··· Extrait fourni ···

Ce contrôle sur les finances et sur les fonctions supérieures a donné
au gouvernement ministériel sa stabilité et a assuré l’évolution de
la responsabilité collective, au cours des 150 années qui s’échelonnaient
entre le XVIIIe et le XIXe siècles. L’exercice de
ces pouvoirs demeure la fondation de la stabilité gouvernementale dans le
système.
Le système dépend de l’aptitude du Premier ministre à promouvoir,
parmi ses collègues, le consensus dans deux domaines: la politique du
gouvernement et l’administration des ressources financières, et par
conséquent, humaines, qu’accorde annuellement le Parlement aux fins d’exécution
de cette politique. Toutefois, politique et administration ne sont pas
deux domaines qui s’excluent l’un l’autre. Chaque domaine s’appuie
sur l’autre, et il appartient au sous-ministre d’y veiller.
Le Premier ministre exerce une variété de pouvoirs officieux dont la
plupart visent à assurer la solidarité des ministres. Son pouvoir de
nomination des ministres et des sous-ministres revêt une importance
particulière et nous intéresse au premier chef dans ce chapitre. I1 y a
cependant lieu d’envisager ce pouvoir à la lumière de l’obligation
qui incombe au Premier ministre de promouvoir le consensus parmi ses
collègues, en mettant son Cabinet à leur disposition, en cherchant à
donner le ton du gouvernement et à établir son orientation générale,
en mettant en place l’organisation générale du gouvernement, en
réglant les différends entre les ministres et (avec ou sans l’avis de
ses collègues) en décidant s’il y a lieu de dissoudre le Parlement.12
L’exercice de ces prérogatives permet au Premier ministre de consolider
la solidarité des ministres ainsi que sa position de chef du gouvernement;
et c’est dans ce contexte qu’il faut envisager la nomination des
ministres et des sous-ministres. Les sous-ministres sont certes
responsables envers leurs ministres respectifs, mais le fait qu’ils sont
nommés par le Premier ministre ajoute à l’intérêt qu’ils ont à
assurer le bon fonctionnement du gouvernement ministériel.
Le Premier ministre et le Cabinet peuvent donner le ton du gouvernement,
mais la plupart des politiques gouvernementales découlent de l’exercice
des responsabilités individuelles des ministres. À de rares exceptions
près , ce sont
les ministres et les sous-ministres qui prennent l’initiative de ces
politiques, lesquelles sont coordonnées au niveau d’exécution par un
réseau de comités interministériels et par d’autres moyens. Elles
sont soumises à la décision des ministres et des sous-ministres réunis
en comités, adoptées par les ministres eux-mêmes au sein du Cabinet, et
mises à exécution par l’exercice des responsabilités individuelles du
ou des ministres intéressés. Les rapports étroits qu’entretiennent
les sous-ministres avec leurs ministres respectifs en matière politique
constituent l’un des moyens grâce auxquels les sous-ministres aident
leurs ministres respectifs à s’acquitter de leur responsabilité
collective.

···

D'après l'extrait fourni, à qui appartient-il de veiller à ce que la politique et l'administration s'appuient l'une sur l'autre ? La liste constitue un matériau indépendant de l'extrait.

··· Liste fournie ···

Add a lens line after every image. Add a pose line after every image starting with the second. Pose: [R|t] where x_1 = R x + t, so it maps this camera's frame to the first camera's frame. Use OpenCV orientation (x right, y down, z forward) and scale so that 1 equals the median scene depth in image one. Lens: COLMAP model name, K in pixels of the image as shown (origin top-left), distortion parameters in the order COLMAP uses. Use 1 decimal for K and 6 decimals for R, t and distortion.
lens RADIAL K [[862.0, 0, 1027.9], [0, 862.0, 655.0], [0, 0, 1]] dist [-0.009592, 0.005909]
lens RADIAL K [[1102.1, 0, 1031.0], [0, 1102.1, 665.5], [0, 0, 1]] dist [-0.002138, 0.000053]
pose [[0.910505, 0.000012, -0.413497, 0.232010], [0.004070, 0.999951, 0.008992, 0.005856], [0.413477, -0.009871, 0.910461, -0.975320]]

···
··· Liste fournie ···

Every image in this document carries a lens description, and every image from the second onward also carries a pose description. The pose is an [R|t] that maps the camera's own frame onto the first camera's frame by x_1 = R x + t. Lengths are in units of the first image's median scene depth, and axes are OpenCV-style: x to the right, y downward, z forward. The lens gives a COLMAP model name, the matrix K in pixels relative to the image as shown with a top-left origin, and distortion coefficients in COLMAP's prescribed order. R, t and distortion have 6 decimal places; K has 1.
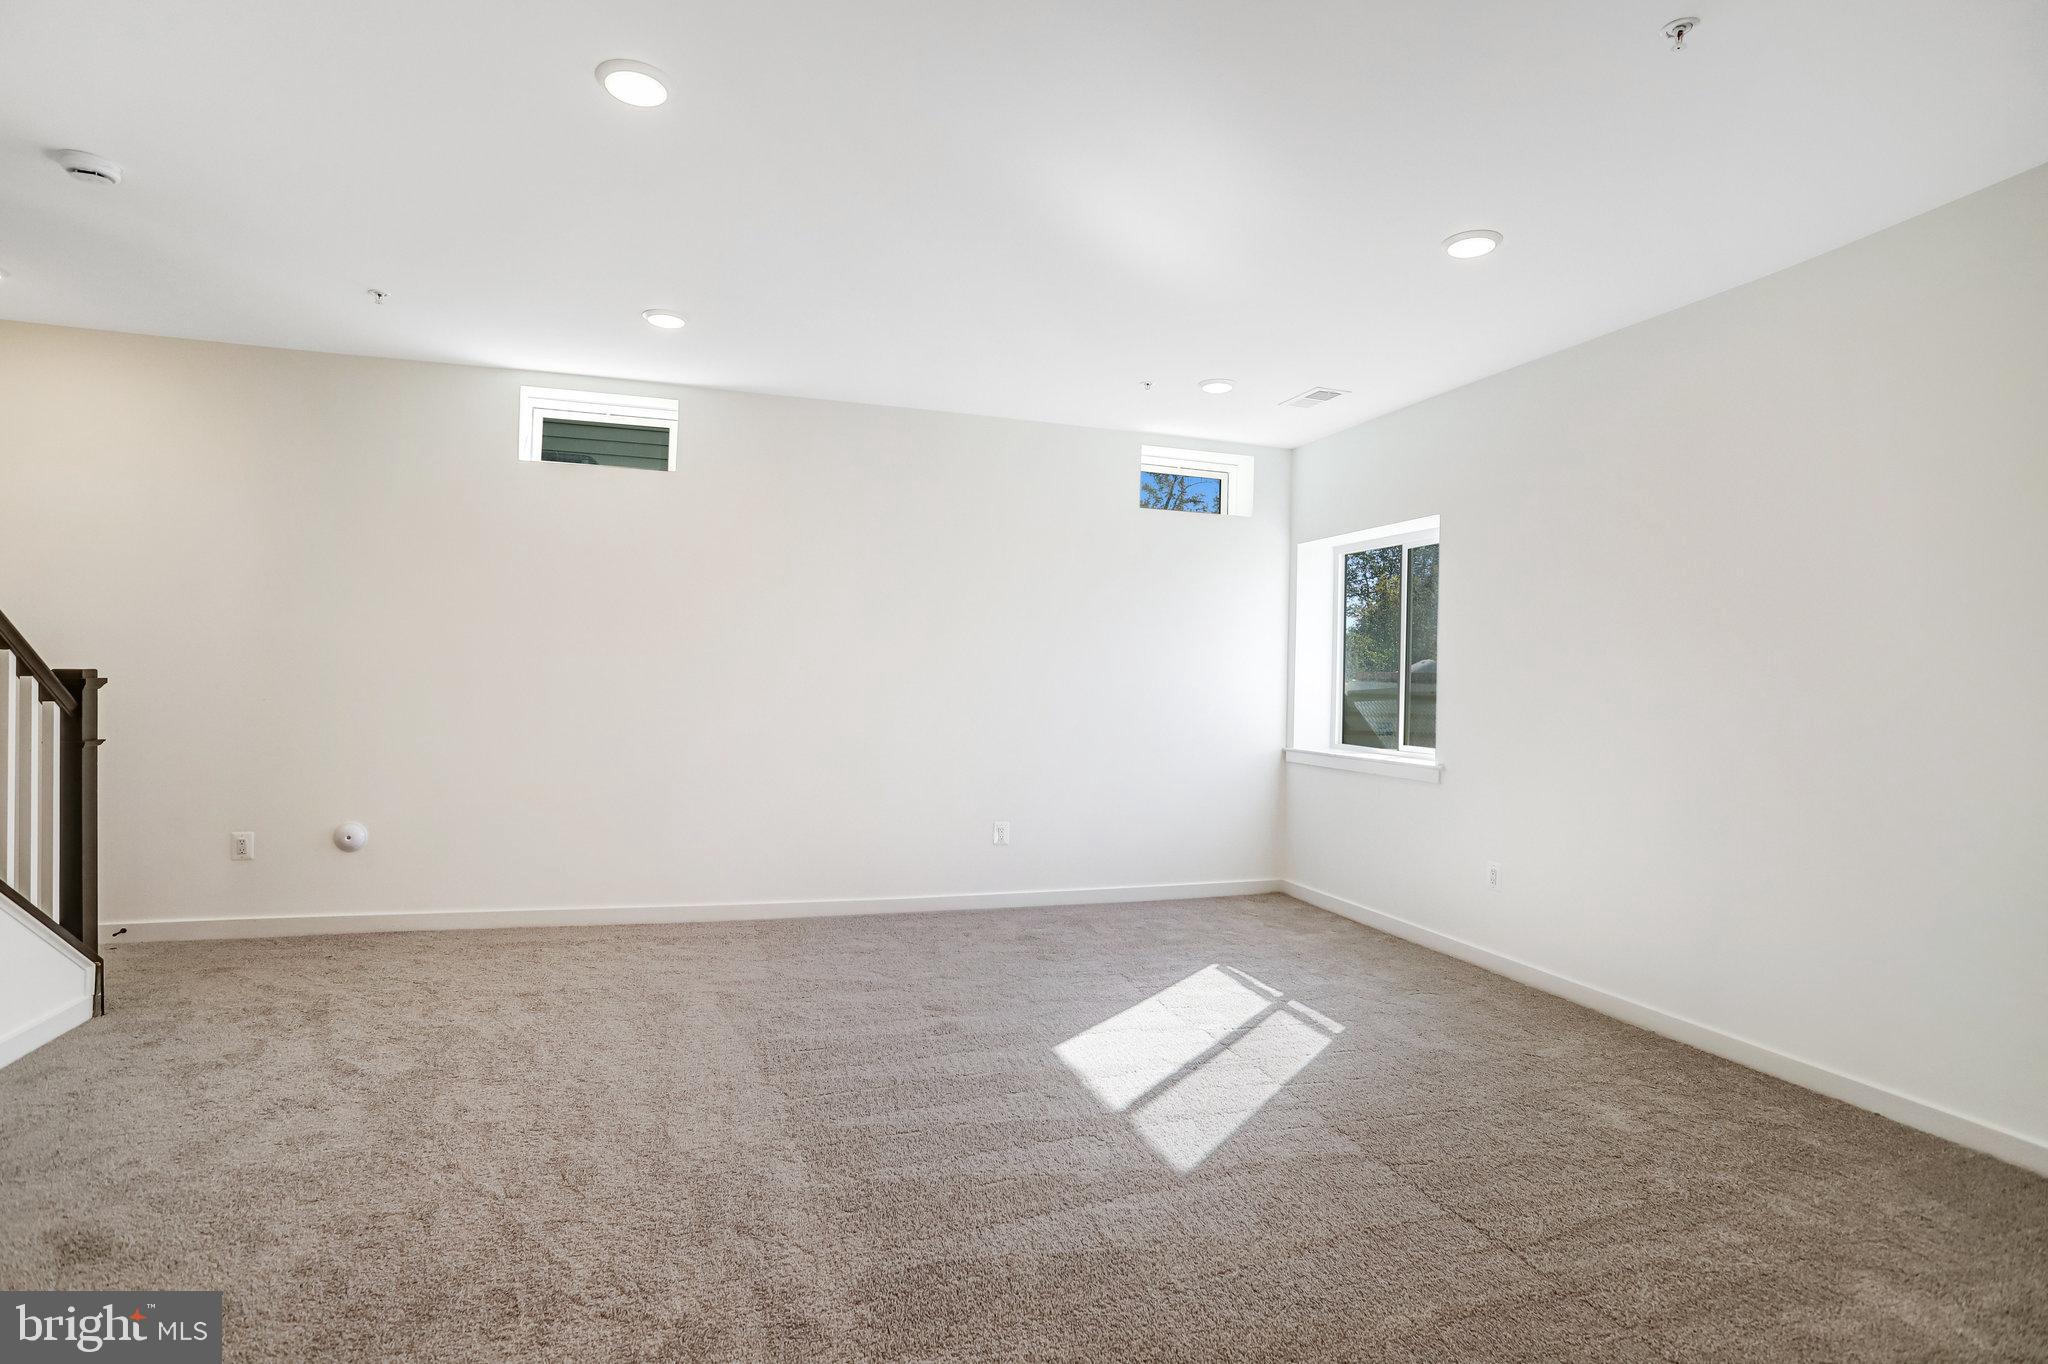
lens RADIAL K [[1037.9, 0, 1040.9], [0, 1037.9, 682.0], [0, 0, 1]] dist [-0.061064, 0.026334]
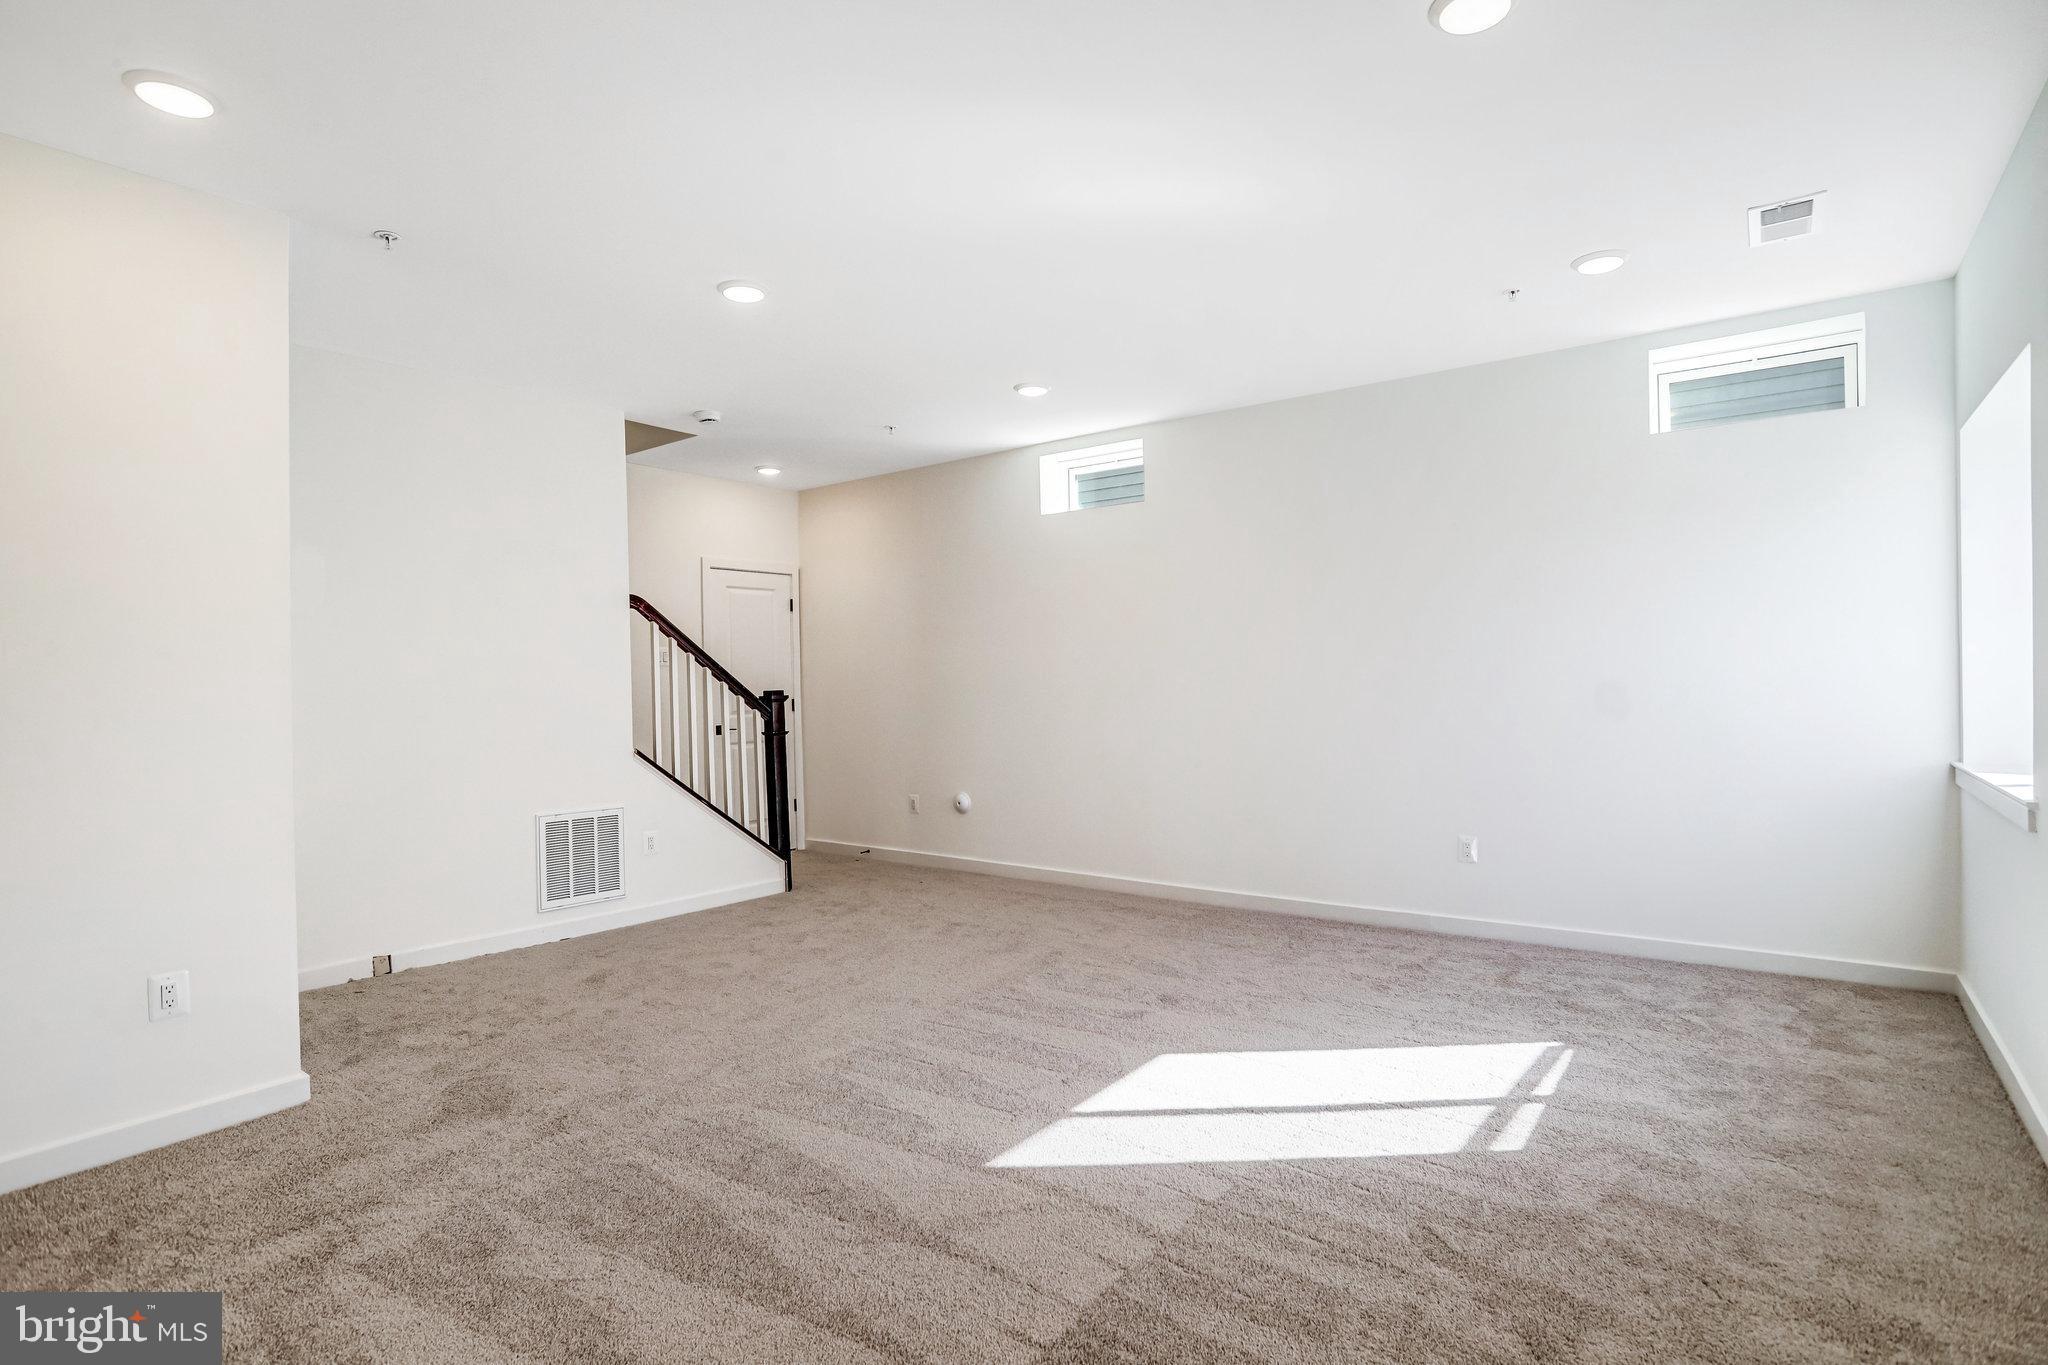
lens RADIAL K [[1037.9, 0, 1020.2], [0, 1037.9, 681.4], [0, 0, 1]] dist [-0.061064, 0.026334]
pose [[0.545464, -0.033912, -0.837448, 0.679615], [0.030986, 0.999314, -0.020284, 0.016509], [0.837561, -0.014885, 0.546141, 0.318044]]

···

#### Résultat:
Au sous-ministre.